Nearly 10 years after a fight over the rights of casual workers led to union-busting and the dismissal of 19 union officers and members at the five star Pearl Continental Hotel in Karachi, Pakistan, the unfairly terminated workers have been reinstated and are finally being paid wages.
When the Pearl Continental Hotel Workers Union opposed the mass termination of casual workers in November 2001, management launched a series of vicious attacks on the union, including false charges against union leaders that led to their arrest. These charges – later dismissed by the High Court as fabricated - were used to terminate the union’s General Secretary, Ghulam Mehboob, Joint Secretary Basheer Hussain and 18 other union members and officers in January 2002.
The Pearl Continental Hotel Workers Union, a member of the IUF-affiliated Pakistan Hotel, Restaurant, Clubs, Tourism, Catering and Allied Workers (PHRCTCAWF), fought over the years with protest rallies, media conferences, protest letters, and a drawn-out legal battle, backed by continuous international solidarity actions.
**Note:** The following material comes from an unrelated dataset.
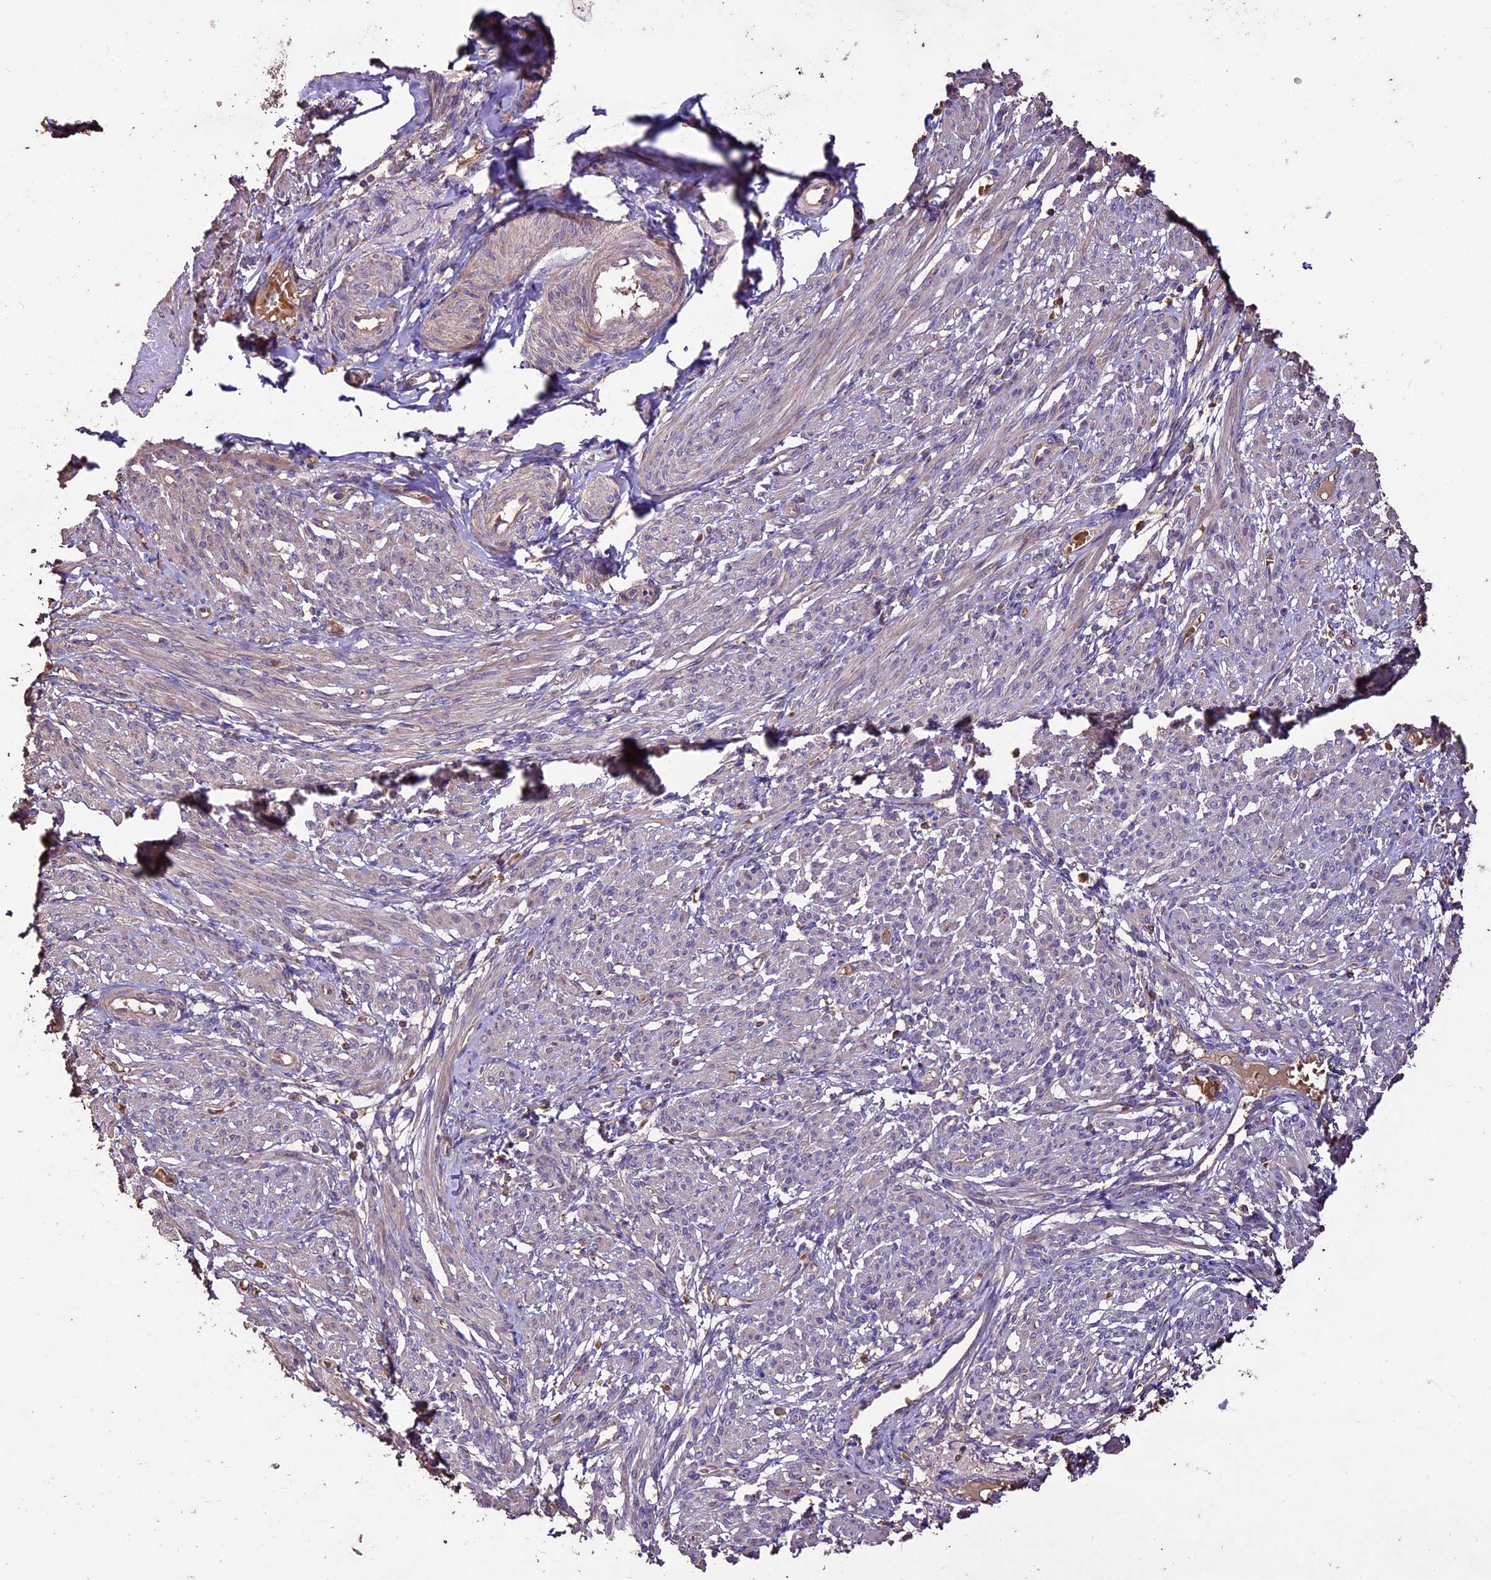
{"staining": {"intensity": "weak", "quantity": "<25%", "location": "cytoplasmic/membranous"}, "tissue": "smooth muscle", "cell_type": "Smooth muscle cells", "image_type": "normal", "snomed": [{"axis": "morphology", "description": "Normal tissue, NOS"}, {"axis": "topography", "description": "Smooth muscle"}], "caption": "Smooth muscle cells show no significant protein expression in normal smooth muscle. The staining was performed using DAB to visualize the protein expression in brown, while the nuclei were stained in blue with hematoxylin (Magnification: 20x).", "gene": "CRLF1", "patient": {"sex": "female", "age": 39}}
A new conflict over the dismissal of another four union officers and members in February 2010 led to a 26-day occupation of the hotel basement by 200 union members, ending with the reinstatement of the four workers.
Finally in February 2011 the Sindh Labour Court ordered the reinstatement of 19 union officers and members who unfairly dismissed in 2002. While the Pearl Continental Hotel management have appealed the court’s decision and refused to allow them into the hotel, they still must pay the reinstated workers. These are the first wages in a decade.
During that decade the union also maintained its original demands over the rights of precarious workers. The casual workers management tried to terminate en masse back in 2001 were made permanent over the years and joined the union.
At the 12th IUF Asia/Pacific Regional Conference in October, the General Secretary of the Pearl Continental Hotel Workers Union, Ghulam Mehboob, thanked IUF members throughout the world for their support over the past 10 years. IUF Asia/Pacific Regional Secretary, Ma Wei Pin, commended the union on what is one of the bravest and most determined struggles experienced in the region.